▸ **What the task asks**
Reproduce every line of the material below verbatim, keeping the original line breaks and order.

-=-=-=-=-

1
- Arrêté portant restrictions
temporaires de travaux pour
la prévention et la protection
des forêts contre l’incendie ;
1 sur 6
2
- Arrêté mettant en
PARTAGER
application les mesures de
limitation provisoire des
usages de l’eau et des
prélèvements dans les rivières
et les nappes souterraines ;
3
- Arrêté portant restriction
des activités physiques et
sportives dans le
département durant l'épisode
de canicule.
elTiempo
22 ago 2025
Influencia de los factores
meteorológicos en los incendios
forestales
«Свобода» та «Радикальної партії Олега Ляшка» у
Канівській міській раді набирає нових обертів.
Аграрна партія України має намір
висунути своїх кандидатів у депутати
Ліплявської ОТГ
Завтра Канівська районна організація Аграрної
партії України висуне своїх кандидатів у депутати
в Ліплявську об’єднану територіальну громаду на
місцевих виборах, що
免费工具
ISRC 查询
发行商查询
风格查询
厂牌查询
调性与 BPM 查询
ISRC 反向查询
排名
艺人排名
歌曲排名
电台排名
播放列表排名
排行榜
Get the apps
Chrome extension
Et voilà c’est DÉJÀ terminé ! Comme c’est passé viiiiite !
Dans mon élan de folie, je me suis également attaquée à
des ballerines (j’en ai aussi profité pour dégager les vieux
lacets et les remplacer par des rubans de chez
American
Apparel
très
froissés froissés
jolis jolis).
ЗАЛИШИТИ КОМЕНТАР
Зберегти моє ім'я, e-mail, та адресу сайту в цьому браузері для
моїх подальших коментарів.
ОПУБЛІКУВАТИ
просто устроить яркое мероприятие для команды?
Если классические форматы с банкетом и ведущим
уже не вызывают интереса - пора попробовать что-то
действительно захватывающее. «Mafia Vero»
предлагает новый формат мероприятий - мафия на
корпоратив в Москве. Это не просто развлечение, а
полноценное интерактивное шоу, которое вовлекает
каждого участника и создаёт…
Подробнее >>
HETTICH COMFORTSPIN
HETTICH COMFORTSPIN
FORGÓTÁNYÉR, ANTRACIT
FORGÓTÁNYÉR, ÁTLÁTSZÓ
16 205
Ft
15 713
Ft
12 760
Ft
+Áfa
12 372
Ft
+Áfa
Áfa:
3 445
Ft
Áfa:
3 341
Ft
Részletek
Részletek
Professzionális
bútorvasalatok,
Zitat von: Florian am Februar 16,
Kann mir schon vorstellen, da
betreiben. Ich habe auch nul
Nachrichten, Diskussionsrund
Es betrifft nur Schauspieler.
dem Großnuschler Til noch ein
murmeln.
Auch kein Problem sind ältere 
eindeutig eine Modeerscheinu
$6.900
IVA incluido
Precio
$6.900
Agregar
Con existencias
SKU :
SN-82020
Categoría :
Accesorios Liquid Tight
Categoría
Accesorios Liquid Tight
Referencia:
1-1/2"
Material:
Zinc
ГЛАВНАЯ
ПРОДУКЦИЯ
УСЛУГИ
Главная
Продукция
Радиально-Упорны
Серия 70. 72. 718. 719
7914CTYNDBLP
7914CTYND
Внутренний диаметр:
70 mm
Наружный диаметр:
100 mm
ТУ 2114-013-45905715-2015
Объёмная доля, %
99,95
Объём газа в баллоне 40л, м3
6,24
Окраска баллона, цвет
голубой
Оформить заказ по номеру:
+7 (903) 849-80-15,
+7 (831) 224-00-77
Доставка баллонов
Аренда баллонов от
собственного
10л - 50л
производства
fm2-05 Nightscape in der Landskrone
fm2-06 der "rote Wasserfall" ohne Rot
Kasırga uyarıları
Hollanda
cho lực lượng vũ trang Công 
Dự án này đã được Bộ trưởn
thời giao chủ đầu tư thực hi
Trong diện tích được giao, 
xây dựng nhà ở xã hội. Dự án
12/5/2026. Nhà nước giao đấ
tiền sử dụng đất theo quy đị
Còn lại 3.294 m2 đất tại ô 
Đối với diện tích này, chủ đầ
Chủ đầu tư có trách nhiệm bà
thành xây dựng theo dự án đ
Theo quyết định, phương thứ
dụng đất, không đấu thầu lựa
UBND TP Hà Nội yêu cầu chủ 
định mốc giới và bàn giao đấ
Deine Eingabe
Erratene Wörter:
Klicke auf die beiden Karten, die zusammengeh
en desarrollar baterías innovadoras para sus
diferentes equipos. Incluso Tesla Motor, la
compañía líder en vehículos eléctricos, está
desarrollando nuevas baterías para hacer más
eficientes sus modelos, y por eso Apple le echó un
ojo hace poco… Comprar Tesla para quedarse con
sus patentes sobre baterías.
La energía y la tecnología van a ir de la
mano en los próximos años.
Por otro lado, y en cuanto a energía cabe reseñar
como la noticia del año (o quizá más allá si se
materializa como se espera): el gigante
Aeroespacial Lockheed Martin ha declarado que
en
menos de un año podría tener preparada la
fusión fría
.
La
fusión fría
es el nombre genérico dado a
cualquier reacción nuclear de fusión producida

-=-=-=-=-

▸ **Task response**
1
- Arrêté portant restrictions
temporaires de travaux pour
la prévention et la protection
des forêts contre l’incendie ;
1 sur 6
2
- Arrêté mettant en
PARTAGER
application les mesures de
limitation provisoire des
usages de l’eau et des
prélèvements dans les rivières
et les nappes souterraines ;
3
- Arrêté portant restriction
des activités physiques et
sportives dans le
département durant l'épisode
de canicule.
elTiempo
22 ago 2025
Influencia de los factores
meteorológicos en los incendios
forestales
«Свобода» та «Радикальної партії Олега Ляшка» у
Канівській міській раді набирає нових обертів.
Аграрна партія України має намір
висунути своїх кандидатів у депутати
Ліплявської ОТГ
Завтра Канівська районна організація Аграрної
партії України висуне своїх кандидатів у депутати
в Ліплявську об’єднану територіальну громаду на
місцевих виборах, що
免费工具
ISRC 查询
发行商查询
风格查询
厂牌查询
调性与 BPM 查询
ISRC 反向查询
排名
艺人排名
歌曲排名
电台排名
播放列表排名
排行榜
Get the apps
Chrome extension
Et voilà c’est DÉJÀ terminé ! Comme c’est passé viiiiite !
Dans mon élan de folie, je me suis également attaquée à
des ballerines (j’en ai aussi profité pour dégager les vieux
lacets et les remplacer par des rubans de chez
American
Apparel
très
froissés froissés
jolis jolis).
ЗАЛИШИТИ КОМЕНТАР
Зберегти моє ім'я, e-mail, та адресу сайту в цьому браузері для
моїх подальших коментарів.
ОПУБЛІКУВАТИ
просто устроить яркое мероприятие для команды?
Если классические форматы с банкетом и ведущим
уже не вызывают интереса - пора попробовать что-то
действительно захватывающее. «Mafia Vero»
предлагает новый формат мероприятий - мафия на
корпоратив в Москве. Это не просто развлечение, а
полноценное интерактивное шоу, которое вовлекает
каждого участника и создаёт…
Подробнее >>
HETTICH COMFORTSPIN
HETTICH COMFORTSPIN
FORGÓTÁNYÉR, ANTRACIT
FORGÓTÁNYÉR, ÁTLÁTSZÓ
16 205
Ft
15 713
Ft
12 760
Ft
+Áfa
12 372
Ft
+Áfa
Áfa:
3 445
Ft
Áfa:
3 341
Ft
Részletek
Részletek
Professzionális
bútorvasalatok,
Zitat von: Florian am Februar 16,
Kann mir schon vorstellen, da
betreiben. Ich habe auch nul
Nachrichten, Diskussionsrund
Es betrifft nur Schauspieler.
dem Großnuschler Til noch ein
murmeln.
Auch kein Problem sind ältere 
eindeutig eine Modeerscheinu
$6.900
IVA incluido
Precio
$6.900
Agregar
Con existencias
SKU :
SN-82020
Categoría :
Accesorios Liquid Tight
Categoría
Accesorios Liquid Tight
Referencia:
1-1/2"
Material:
Zinc
ГЛАВНАЯ
ПРОДУКЦИЯ
УСЛУГИ
Главная
Продукция
Радиально-Упорны
Серия 70. 72. 718. 719
7914CTYNDBLP
7914CTYND
Внутренний диаметр:
70 mm
Наружный диаметр:
100 mm
ТУ 2114-013-45905715-2015
Объёмная доля, %
99,95
Объём газа в баллоне 40л, м3
6,24
Окраска баллона, цвет
голубой
Оформить заказ по номеру:
+7 (903) 849-80-15,
+7 (831) 224-00-77
Доставка баллонов
Аренда баллонов от
собственного
10л - 50л
производства
fm2-05 Nightscape in der Landskrone
fm2-06 der "rote Wasserfall" ohne Rot
Kasırga uyarıları
Hollanda
cho lực lượng vũ trang Công 
Dự án này đã được Bộ trưởn
thời giao chủ đầu tư thực hi
Trong diện tích được giao, 
xây dựng nhà ở xã hội. Dự án
12/5/2026. Nhà nước giao đấ
tiền sử dụng đất theo quy đị
Còn lại 3.294 m2 đất tại ô 
Đối với diện tích này, chủ đầ
Chủ đầu tư có trách nhiệm bà
thành xây dựng theo dự án đ
Theo quyết định, phương thứ
dụng đất, không đấu thầu lựa
UBND TP Hà Nội yêu cầu chủ 
định mốc giới và bàn giao đấ
Deine Eingabe
Erratene Wörter:
Klicke auf die beiden Karten, die zusammengeh
en desarrollar baterías innovadoras para sus
diferentes equipos. Incluso Tesla Motor, la
compañía líder en vehículos eléctricos, está
desarrollando nuevas baterías para hacer más
eficientes sus modelos, y por eso Apple le echó un
ojo hace poco… Comprar Tesla para quedarse con
sus patentes sobre baterías.
La energía y la tecnología van a ir de la
mano en los próximos años.
Por otro lado, y en cuanto a energía cabe reseñar
como la noticia del año (o quizá más allá si se
materializa como se espera): el gigante
Aeroespacial Lockheed Martin ha declarado que
en
menos de un año podría tener preparada la
fusión fría
.
La
fusión fría
es el nombre genérico dado a
cualquier reacción nuclear de fusión producida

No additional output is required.